(Beginning of Material provided)

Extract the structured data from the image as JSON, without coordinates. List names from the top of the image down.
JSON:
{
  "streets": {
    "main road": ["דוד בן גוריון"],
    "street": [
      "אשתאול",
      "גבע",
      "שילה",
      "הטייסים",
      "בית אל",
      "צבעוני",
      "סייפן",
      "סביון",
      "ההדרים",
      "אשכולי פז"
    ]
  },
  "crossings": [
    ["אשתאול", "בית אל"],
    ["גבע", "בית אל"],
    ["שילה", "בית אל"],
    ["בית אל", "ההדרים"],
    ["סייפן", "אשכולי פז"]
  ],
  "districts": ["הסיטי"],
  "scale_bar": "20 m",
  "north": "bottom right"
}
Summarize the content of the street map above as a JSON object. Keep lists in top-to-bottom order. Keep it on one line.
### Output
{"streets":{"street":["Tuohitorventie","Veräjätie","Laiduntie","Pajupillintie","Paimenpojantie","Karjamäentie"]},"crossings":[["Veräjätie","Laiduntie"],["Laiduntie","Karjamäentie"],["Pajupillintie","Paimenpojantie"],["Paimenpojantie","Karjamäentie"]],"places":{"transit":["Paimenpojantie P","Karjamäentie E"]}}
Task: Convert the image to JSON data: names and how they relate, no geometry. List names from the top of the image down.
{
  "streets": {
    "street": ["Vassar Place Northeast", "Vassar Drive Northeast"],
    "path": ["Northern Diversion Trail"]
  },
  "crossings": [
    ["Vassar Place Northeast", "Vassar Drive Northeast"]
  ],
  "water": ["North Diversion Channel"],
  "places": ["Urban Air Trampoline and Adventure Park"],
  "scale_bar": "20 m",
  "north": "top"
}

(End of Material provided)

Work to complete: Repeat each line above exactly as it stands.

Written solution:
Extract the structured data from the image as JSON, without coordinates. List names from the top of the image down.
JSON:
{
  "streets": {
    "main road": ["דוד בן גוריון"],
    "street": [
      "אשתאול",
      "גבע",
      "שילה",
      "הטייסים",
      "בית אל",
      "צבעוני",
      "סייפן",
      "סביון",
      "ההדרים",
      "אשכולי פז"
    ]
  },
  "crossings": [
    ["אשתאול", "בית אל"],
    ["גבע", "בית אל"],
    ["שילה", "בית אל"],
    ["בית אל", "ההדרים"],
    ["סייפן", "אשכולי פז"]
  ],
  "districts": ["הסיטי"],
  "scale_bar": "20 m",
  "north": "bottom right"
}
Summarize the content of the street map above as a JSON object. Keep lists in top-to-bottom order. Keep it on one line.
### Output
{"streets":{"street":["Tuohitorventie","Veräjätie","Laiduntie","Pajupillintie","Paimenpojantie","Karjamäentie"]},"crossings":[["Veräjätie","Laiduntie"],["Laiduntie","Karjamäentie"],["Pajupillintie","Paimenpojantie"],["Paimenpojantie","Karjamäentie"]],"places":{"transit":["Paimenpojantie P","Karjamäentie E"]}}
Task: Convert the image to JSON data: names and how they relate, no geometry. List names from the top of the image down.
{
  "streets": {
    "street": ["Vassar Place Northeast", "Vassar Drive Northeast"],
    "path": ["Northern Diversion Trail"]
  },
  "crossings": [
    ["Vassar Place Northeast", "Vassar Drive Northeast"]
  ],
  "water": ["North Diversion Channel"],
  "places": ["Urban Air Trampoline and Adventure Park"],
  "scale_bar": "20 m",
  "north": "top"
}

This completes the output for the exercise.